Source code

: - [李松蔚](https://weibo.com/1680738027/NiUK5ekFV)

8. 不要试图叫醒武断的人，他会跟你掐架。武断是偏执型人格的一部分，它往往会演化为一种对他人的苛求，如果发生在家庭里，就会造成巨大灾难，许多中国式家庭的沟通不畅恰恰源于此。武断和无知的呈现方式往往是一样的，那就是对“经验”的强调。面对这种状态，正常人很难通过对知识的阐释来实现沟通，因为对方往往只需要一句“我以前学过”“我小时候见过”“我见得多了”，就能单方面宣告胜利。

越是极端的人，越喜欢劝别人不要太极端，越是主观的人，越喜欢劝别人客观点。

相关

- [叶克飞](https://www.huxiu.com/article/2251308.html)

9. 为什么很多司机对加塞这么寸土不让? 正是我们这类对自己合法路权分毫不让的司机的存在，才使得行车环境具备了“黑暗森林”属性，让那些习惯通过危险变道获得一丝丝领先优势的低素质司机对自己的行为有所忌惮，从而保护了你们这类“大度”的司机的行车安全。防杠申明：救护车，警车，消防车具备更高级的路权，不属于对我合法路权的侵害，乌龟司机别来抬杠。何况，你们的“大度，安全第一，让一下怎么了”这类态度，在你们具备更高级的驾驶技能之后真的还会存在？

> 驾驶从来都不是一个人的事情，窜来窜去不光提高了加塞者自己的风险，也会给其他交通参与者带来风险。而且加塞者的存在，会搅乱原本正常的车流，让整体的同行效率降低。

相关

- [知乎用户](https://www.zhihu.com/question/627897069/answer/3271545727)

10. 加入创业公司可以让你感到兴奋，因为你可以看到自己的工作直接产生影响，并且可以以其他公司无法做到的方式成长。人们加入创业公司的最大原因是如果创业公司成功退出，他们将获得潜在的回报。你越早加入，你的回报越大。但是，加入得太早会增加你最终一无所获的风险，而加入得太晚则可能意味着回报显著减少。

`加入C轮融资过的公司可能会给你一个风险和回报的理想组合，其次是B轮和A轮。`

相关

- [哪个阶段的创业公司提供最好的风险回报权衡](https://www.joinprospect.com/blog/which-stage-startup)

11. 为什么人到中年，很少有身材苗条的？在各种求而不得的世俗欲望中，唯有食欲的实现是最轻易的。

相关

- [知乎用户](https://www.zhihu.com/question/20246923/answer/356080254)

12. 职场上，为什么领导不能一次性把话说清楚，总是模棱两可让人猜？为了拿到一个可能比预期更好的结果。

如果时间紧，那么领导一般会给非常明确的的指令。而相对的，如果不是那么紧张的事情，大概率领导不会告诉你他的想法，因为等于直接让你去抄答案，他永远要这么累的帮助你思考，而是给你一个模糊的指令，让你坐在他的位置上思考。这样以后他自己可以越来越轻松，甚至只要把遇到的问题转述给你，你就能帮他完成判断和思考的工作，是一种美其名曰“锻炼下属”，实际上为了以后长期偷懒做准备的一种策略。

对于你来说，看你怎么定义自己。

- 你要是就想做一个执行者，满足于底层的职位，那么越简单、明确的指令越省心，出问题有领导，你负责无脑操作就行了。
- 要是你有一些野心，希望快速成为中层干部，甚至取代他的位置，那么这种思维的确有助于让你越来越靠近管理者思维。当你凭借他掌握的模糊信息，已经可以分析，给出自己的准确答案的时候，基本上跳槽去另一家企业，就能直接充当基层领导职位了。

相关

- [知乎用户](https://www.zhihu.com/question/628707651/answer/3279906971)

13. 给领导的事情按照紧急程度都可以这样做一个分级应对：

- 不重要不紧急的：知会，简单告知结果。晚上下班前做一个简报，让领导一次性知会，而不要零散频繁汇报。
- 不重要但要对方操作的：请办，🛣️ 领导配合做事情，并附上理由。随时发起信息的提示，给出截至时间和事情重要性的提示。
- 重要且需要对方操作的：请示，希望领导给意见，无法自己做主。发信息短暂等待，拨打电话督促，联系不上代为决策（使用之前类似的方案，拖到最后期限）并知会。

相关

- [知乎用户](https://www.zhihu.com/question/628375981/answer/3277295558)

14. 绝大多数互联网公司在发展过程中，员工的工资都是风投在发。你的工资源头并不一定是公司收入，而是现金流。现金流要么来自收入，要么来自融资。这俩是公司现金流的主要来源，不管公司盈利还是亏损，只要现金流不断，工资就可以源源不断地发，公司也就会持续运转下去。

**Directions for this task**
Write down exactly the line with "10. 加入创业公司可以让你", then each line after it through the end of the data.

**Task output**
10. 加入创业公司可以让你感到兴奋，因为你可以看到自己的工作直接产生影响，并且可以以其他公司无法做到的方式成长。人们加入创业公司的最大原因是如果创业公司成功退出，他们将获得潜在的回报。你越早加入，你的回报越大。但是，加入得太早会增加你最终一无所获的风险，而加入得太晚则可能意味着回报显著减少。

`加入C轮融资过的公司可能会给你一个风险和回报的理想组合，其次是B轮和A轮。`

相关

- [哪个阶段的创业公司提供最好的风险回报权衡](https://www.joinprospect.com/blog/which-stage-startup)

11. 为什么人到中年，很少有身材苗条的？在各种求而不得的世俗欲望中，唯有食欲的实现是最轻易的。

相关

- [知乎用户](https://www.zhihu.com/question/20246923/answer/356080254)

12. 职场上，为什么领导不能一次性把话说清楚，总是模棱两可让人猜？为了拿到一个可能比预期更好的结果。

如果时间紧，那么领导一般会给非常明确的的指令。而相对的，如果不是那么紧张的事情，大概率领导不会告诉你他的想法，因为等于直接让你去抄答案，他永远要这么累的帮助你思考，而是给你一个模糊的指令，让你坐在他的位置上思考。这样以后他自己可以越来越轻松，甚至只要把遇到的问题转述给你，你就能帮他完成判断和思考的工作，是一种美其名曰“锻炼下属”，实际上为了以后长期偷懒做准备的一种策略。

对于你来说，看你怎么定义自己。

- 你要是就想做一个执行者，满足于底层的职位，那么越简单、明确的指令越省心，出问题有领导，你负责无脑操作就行了。
- 要是你有一些野心，希望快速成为中层干部，甚至取代他的位置，那么这种思维的确有助于让你越来越靠近管理者思维。当你凭借他掌握的模糊信息，已经可以分析，给出自己的准确答案的时候，基本上跳槽去另一家企业，就能直接充当基层领导职位了。

相关

- [知乎用户](https://www.zhihu.com/question/628707651/answer/3279906971)

13. 给领导的事情按照紧急程度都可以这样做一个分级应对：

- 不重要不紧急的：知会，简单告知结果。晚上下班前做一个简报，让领导一次性知会，而不要零散频繁汇报。
- 不重要但要对方操作的：请办，🛣️ 领导配合做事情，并附上理由。随时发起信息的提示，给出截至时间和事情重要性的提示。
- 重要且需要对方操作的：请示，希望领导给意见，无法自己做主。发信息短暂等待，拨打电话督促，联系不上代为决策（使用之前类似的方案，拖到最后期限）并知会。

相关

- [知乎用户](https://www.zhihu.com/question/628375981/answer/3277295558)

14. 绝大多数互联网公司在发展过程中，员工的工资都是风投在发。你的工资源头并不一定是公司收入，而是现金流。现金流要么来自收入，要么来自融资。这俩是公司现金流的主要来源，不管公司盈利还是亏损，只要现金流不断，工资就可以源源不断地发，公司也就会持续运转下去。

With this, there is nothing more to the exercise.